The answer must be every line below that holds the word "START".

__Data section__.
· · · ·

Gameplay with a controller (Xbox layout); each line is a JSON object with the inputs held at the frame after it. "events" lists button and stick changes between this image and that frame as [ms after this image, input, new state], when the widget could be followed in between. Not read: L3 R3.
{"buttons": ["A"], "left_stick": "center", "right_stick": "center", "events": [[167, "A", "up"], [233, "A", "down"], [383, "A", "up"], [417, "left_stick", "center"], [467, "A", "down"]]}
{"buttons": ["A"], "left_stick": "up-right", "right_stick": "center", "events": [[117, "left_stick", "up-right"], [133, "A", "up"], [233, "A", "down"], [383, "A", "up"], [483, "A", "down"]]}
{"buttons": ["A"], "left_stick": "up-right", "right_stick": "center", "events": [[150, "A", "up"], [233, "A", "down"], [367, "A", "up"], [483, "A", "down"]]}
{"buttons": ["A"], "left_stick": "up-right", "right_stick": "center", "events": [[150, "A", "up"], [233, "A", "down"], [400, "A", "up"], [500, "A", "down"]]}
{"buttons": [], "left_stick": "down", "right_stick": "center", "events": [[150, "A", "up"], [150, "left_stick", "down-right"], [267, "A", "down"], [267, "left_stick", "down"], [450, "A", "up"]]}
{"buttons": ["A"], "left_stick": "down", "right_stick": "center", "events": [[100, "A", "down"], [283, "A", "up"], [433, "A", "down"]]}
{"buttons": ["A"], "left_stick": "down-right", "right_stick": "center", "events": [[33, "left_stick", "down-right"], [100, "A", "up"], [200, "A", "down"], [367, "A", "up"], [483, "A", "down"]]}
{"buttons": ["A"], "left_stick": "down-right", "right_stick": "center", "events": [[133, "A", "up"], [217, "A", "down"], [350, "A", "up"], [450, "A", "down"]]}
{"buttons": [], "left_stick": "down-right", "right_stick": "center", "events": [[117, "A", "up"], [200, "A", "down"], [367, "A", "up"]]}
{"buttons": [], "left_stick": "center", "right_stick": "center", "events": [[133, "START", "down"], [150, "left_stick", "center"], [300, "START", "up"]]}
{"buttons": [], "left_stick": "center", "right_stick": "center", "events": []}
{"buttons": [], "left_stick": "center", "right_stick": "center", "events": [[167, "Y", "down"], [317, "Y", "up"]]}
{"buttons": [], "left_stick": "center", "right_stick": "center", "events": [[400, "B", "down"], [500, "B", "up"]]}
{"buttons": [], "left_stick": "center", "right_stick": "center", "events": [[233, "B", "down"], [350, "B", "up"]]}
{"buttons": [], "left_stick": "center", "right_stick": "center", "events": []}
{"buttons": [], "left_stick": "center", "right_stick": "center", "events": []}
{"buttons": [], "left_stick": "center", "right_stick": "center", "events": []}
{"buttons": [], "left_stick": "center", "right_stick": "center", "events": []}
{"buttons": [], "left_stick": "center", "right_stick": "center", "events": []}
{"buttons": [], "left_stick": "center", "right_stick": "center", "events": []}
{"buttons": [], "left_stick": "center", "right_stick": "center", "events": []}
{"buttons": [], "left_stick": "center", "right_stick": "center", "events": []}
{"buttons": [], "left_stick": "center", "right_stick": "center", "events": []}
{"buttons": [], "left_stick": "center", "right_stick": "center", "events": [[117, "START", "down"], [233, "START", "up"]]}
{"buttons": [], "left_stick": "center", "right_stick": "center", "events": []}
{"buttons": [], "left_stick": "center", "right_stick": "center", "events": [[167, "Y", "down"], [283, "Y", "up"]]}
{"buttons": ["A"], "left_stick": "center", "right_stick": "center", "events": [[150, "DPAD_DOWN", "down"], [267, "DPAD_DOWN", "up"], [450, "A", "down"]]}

· · · ·

__Exercise output__.
{"buttons": [], "left_stick": "center", "right_stick": "center", "events": [[133, "START", "down"], [150, "left_stick", "center"], [300, "START", "up"]]}
{"buttons": [], "left_stick": "center", "right_stick": "center", "events": [[117, "START", "down"], [233, "START", "up"]]}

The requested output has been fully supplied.